SparkFun Inventor's Kit for Photon

KIT-13320
114.95
12

The kit will include enough sensors and other components to build about a dozen projects, each of which maintains the Photon’s focus on IoT. Whether you’re building a browser-button-activated LED, Phant-reporting environment monitor, or an online multiplayer pong game, each experiment will take advantage of the Photon’s Internet-connectivity.

Following the theme of our Inventor’s Kit for Arduino, we’re swapping a development board of our own design into this kit. Instead of the Photon, we’re including our new SparkFun Photon RedBoard, which uses Particle’s Photon P1 module to maintain compatibility with their cloud-based development environment. The Photon RedBoard breaks out each of the Photon’s pins to the Arduino R3 headers, which allows for easier jumper-wiring, and Arduino shield compatibility!

SparkFun Photon RedBoard

DEV-13321
39.95
9

Phew! Product overload. Each of the products listed above are available for pre-order now. They’re on track to be shipping out before the end of June.

If you’re in the Bay Area this weekend, make sure you check out Particle’s booth. We’re honored to be a guest there, while we help demo the Photon and some of our new boards.


Comments 15 comments

  • Where can I read more on this beehive monitoring system?

    • Hah, good question. The project (and the beehive) is still in its infancy, but I’m sure we’ll get it documented in a tutorial some time soon.

  • I am super excited about this. I am already a big fan of the Electron and I am looking forward to getting my Photon and my Bluz’s. I think Particle is really onto something here. Cloud connected, cheap, easy IDE, over-the-air updates, IF connectivity out of the box. Now I just need more time for more projects!

  • I may have missed it, but can it be programmed as if it were any other arduino?

    • Kinda sorta. The programming language is based off of Wiring, so it looks just like Arduino (pinMode, digitalWrite, etc). Most code you’ve written for Arduino will probably work on the Photon with little-to-no modification.
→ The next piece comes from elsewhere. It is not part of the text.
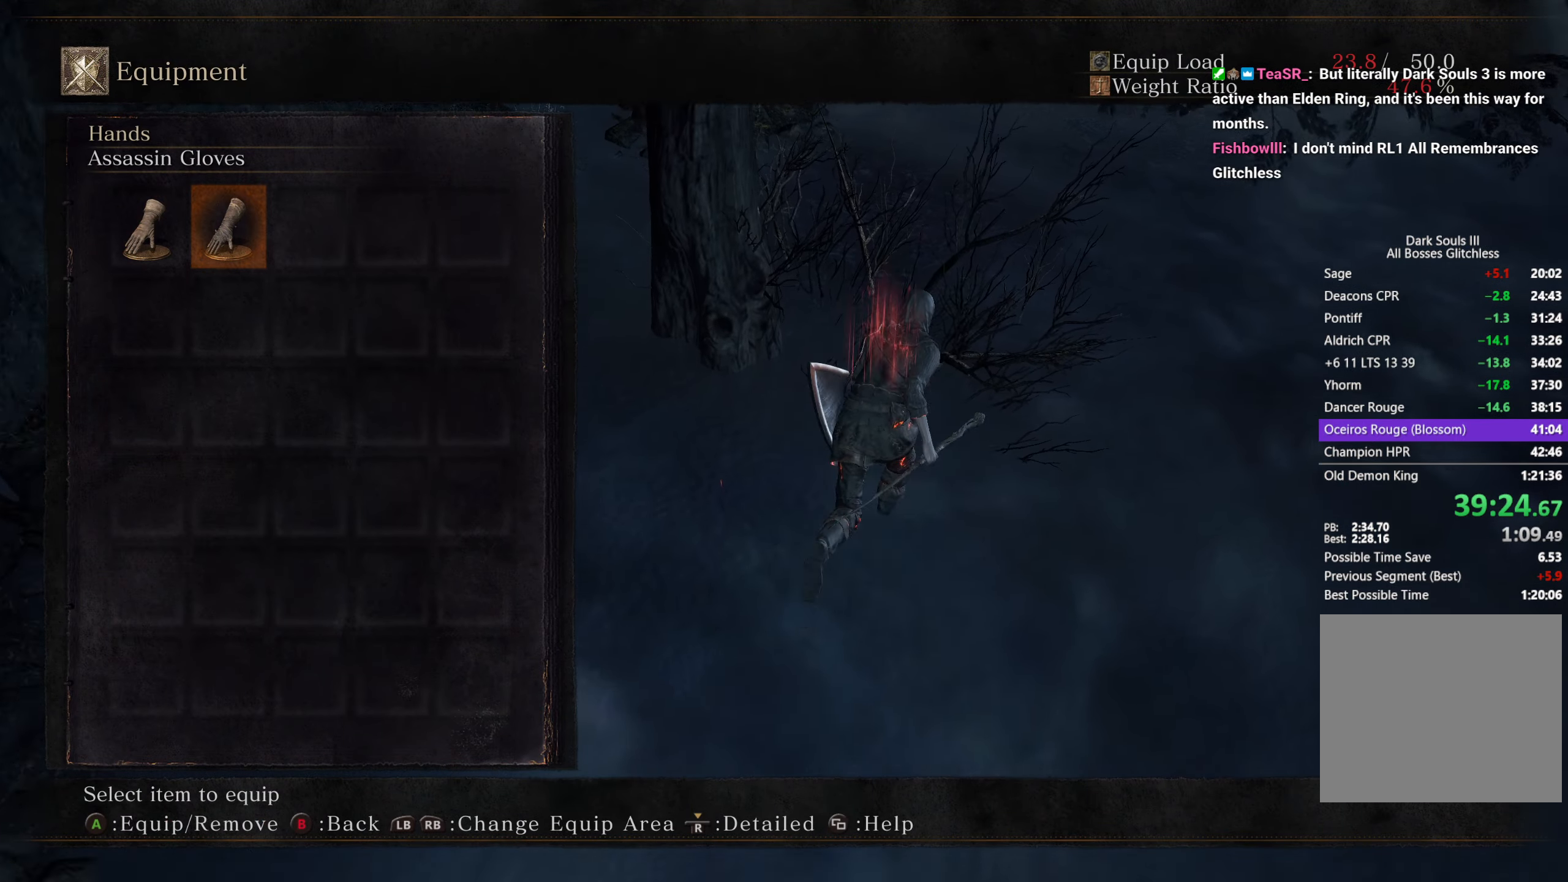
{"buttons": ["B"], "left_stick": "up", "right_stick": "center", "button_events": [[67, "DPAD_RIGHT", "up"], [217, "A", "down"], [300, "A", "up"]]}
The firmware is documented here.

      Flashing the Photon is done over-the-air, instead of USB. Code is written and compiled in Particle’s cloud IDE.

      • “Cloud IDE” is all I had to read to make a decision that I won’t be using this product. While I wish the best for the manufacturer, having your development toolchain rely on the existence of the company long after you’ve purchased the hardware is too scary.

        • It’s like the whole “Electric Imp” thing all over again.

        • If this is something you’re actually interested in, it’s your loss not to do a little more research into what you can do with this thing. As others have stated, you can easily bypass the cloud IDE, and there aren’t a lot of other devices like this with wifi built in.

        • You can (and I do) build locally using gcc and upload using USB (DFU). The cloud compiler is one of many ways available to develop and program the board.

        • The entire ecosystem for this product is 100% open source - see http://spark.github.io/. You can develop locally and program via USB, or you can use their cloud tools, or you can take their cloud code and build your own, etc. Their first Core product was the best embedded platform I’ve ever used and their Photon follow-up is looking even better. They also have a huge community providing support, code, hardware and more - see https://community.particle.io/.

        • Totally fair - I’m equally hesitant to use Could-based IDE’s. They do have a nice offline IDE, but, for now at least, it’s still somewhat tied to the cloud.

          • They also allow you to host your own cloud. Its open source, so dust off your the compaq server in the basement (or spin up an AWS instance) and you wont need to run anything through “their cloud”. Last, the firmware is entirely open source, so you can make it function however you’d like! It’s definitely a piece of hardware that is entrusted to you to do with as you please….Open source FTW!

          • What? You guys don’t trust the NSA “basement computer” (aka “the cloud”)? Gee… :-) ;-) :-)

  • This is awesome! I’ve been eagerly awaiting my photon since February. Does the new redboard do gpio level shifting?

    • Thanks! The RedBoard doesn’t level shift; I/O levels will still be 3.3V – just they way things are trending these days.